A teacher friend told me recently about a seminar on bullying which highlighted the complaints of a boy who had been the victim of a tirade of personal abuse.

I'll spare you the lurid details but it seems the boy had aroused the ire of his team-mates in the school football team. The luckless individual was the goalkeeper and sadly he had been at fault in letting in a crucial goal in an important cup-tie.

It was the stuff of nightmares and it almost had my friend, a one-time coach, sympathising with the rest of the team.

''What did he expect? Why did he go and do a thing like that?'' was the line of reasoning, which set me wondering whether putting someone in goal was not in itself a form of bullying.

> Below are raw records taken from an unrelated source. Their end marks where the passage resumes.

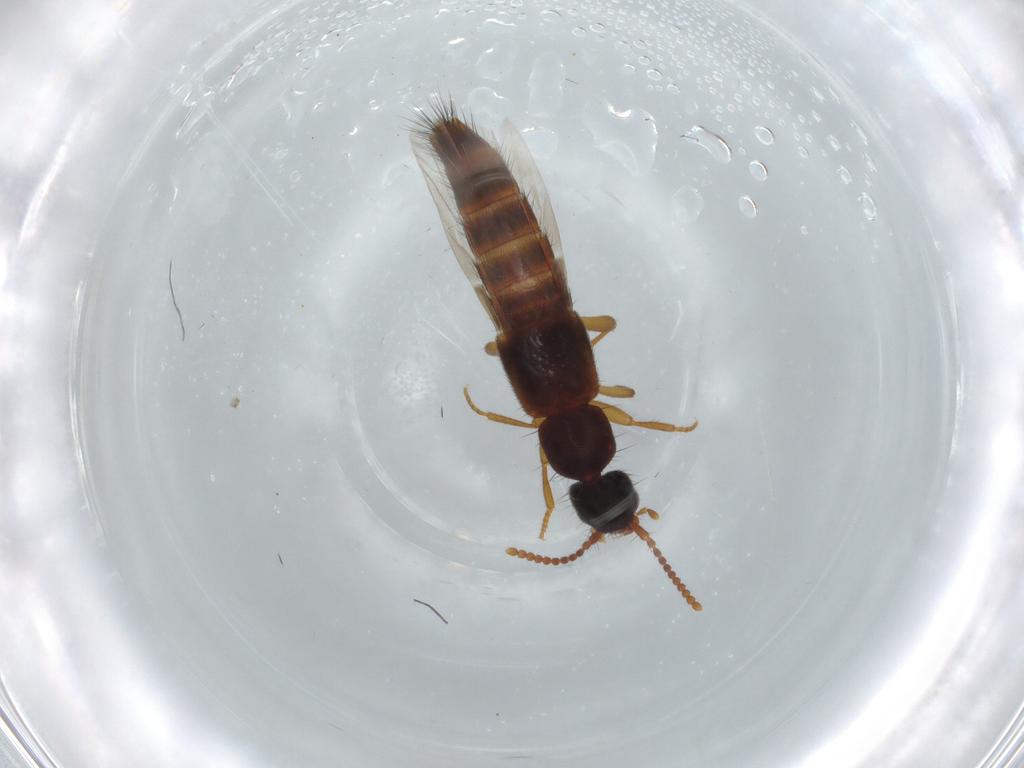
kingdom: Animalia
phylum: Arthropoda
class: Insecta
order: Coleoptera
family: Staphylinidae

It is bad enough when you are forced to take your place between the sticks or the pile of jerseys in a pick-up game in the park; and even worse when the ground is wet or muddy. But, when it comes to a full blown match and you are the last line of defence for king or country, no wonder grown men shy away.

Most of my short and undistinguished school football career was spent on the right wing, apart from the occasions when I was ''left back'' when the team travelled because, much to my embarrassment, my over-protective mother had deemed my ever-present teenage cold too bad to risk pneumonia or worse.

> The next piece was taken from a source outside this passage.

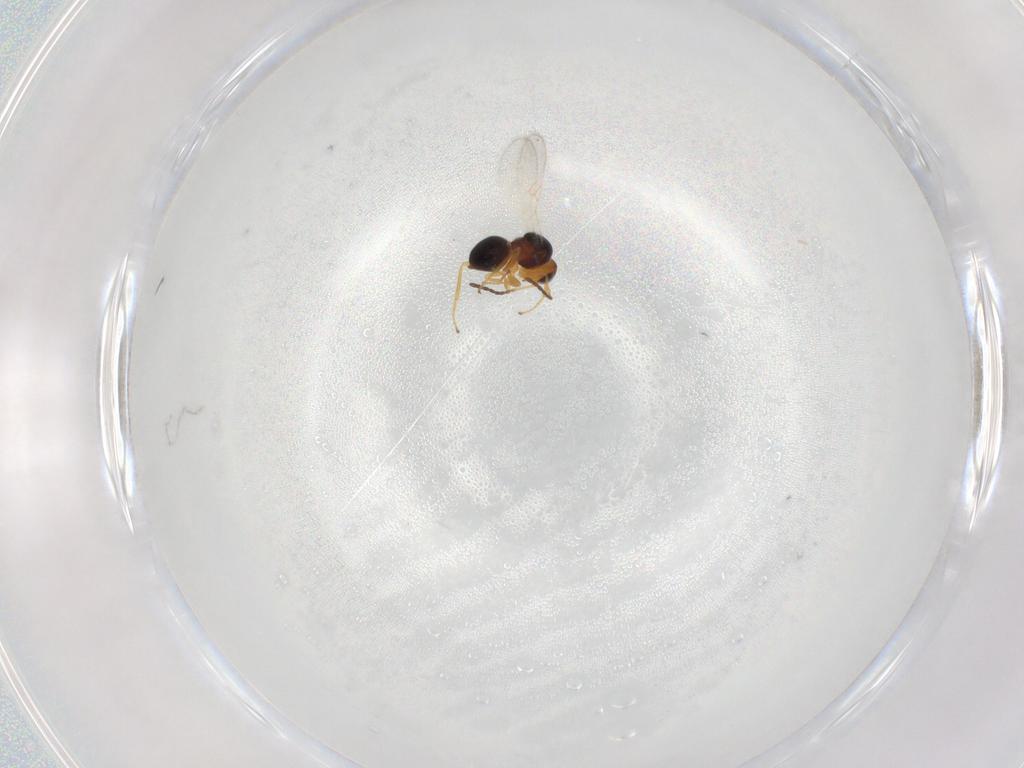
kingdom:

But I recall with dread the one and only occasion when I played in goal in a match. It was for the Golspie Senior Secondary under-somethings away to Lairg Junior Secondary and the pitch had a slope and was muddy.

Muggins, despite the habitual sniffle, had been granted a special pass to travel with the team as a supporter, by ''she who had to be obeyed,'' provided I did not take my boots (which might have been too big a temptation).

The regular keeper did not turn up and I was prevailed upon ''for the sake of the team'' to take his place between the posts in my studless, everyday shoes. It was a fearful mistake.

With no natural agility or aptitude (apart from a 6ft 2ins frame), I was a lamb for the slaughter the equal of any who pass through the famous nearby sale pens. The locals soon sussed me out.

The ball hit the net with monotonous regularity and the whole felony was compounded when I had to take a bye-kick up the slope, slipped in the mud and trundled the ball a few yards to a grateful centre-forward who returned it with interest: that was it - 9-1 for ''wee'' Lairg.

Bullying? I never heard the end of it for months after but, strangely, I cannot now recall a word of the derision, so completely has my mind blanked it out. I never played in goal again.

I might never have recalled it either but for an incident in last Saturday's women's football international with Czechoslavakia at the Caledonian Stadium, Inverness, which evoked my sympathy.

The Scottish goalkeeper, Gemma Fay from Aberdeen, who is only 16, was winning her first cap and playing pluckily, as did the rest of the home side against a a side of veritable giants.

The Czechs, up 1-0, sent a speculative lob-cum-shot into the box which Gemma, who looks no more than 5ft 0in tall, chose not to catch on the full. As a result the ball bounced clean over her head and appeared to be destined for the back of the net, when, fortunately for Scotland and, I suspect, Gemma's future career, hit the underside of the bar and came out. She was spared a moment of supreme embarrassment and Scotland went on to earn a 1-1 draw and a mathematical chance of topping their World Cup qual ifying group by beating Lithuania 18-0 at Scotstoun tomorrow.

If they do win by that amount however will it not be a form of bullying? Albeit that the competition is in its infancy and the stronger teams will emerge to fill the higher grades, it cannot be much fun for the also-rans.

And why are the authorities in women's sport so reluctant to make concessions on account of physique?

Gemma Fay looked tiny in the massive goals and the size and width of the pitch seemed a problem for many of her team-mates, particularly against the wind.

That, I hope, is not being sexist but sensible.

Some sports have modified their rules to acknowledge the different attributes of their female competitors, volleyball, for example, having a lower net.

Basketball in Europe is at long last beginning to change to a smaller ball for women which is already used in US college ball and the Women's NBA, and next season England will follow Ireland's example by using it for all women's competitions. The height of the ring, however, is still 10 feet, the same as for the men.

I am glad to say, ''goal-tending'' in basketball is barred - and I thoroughly approve.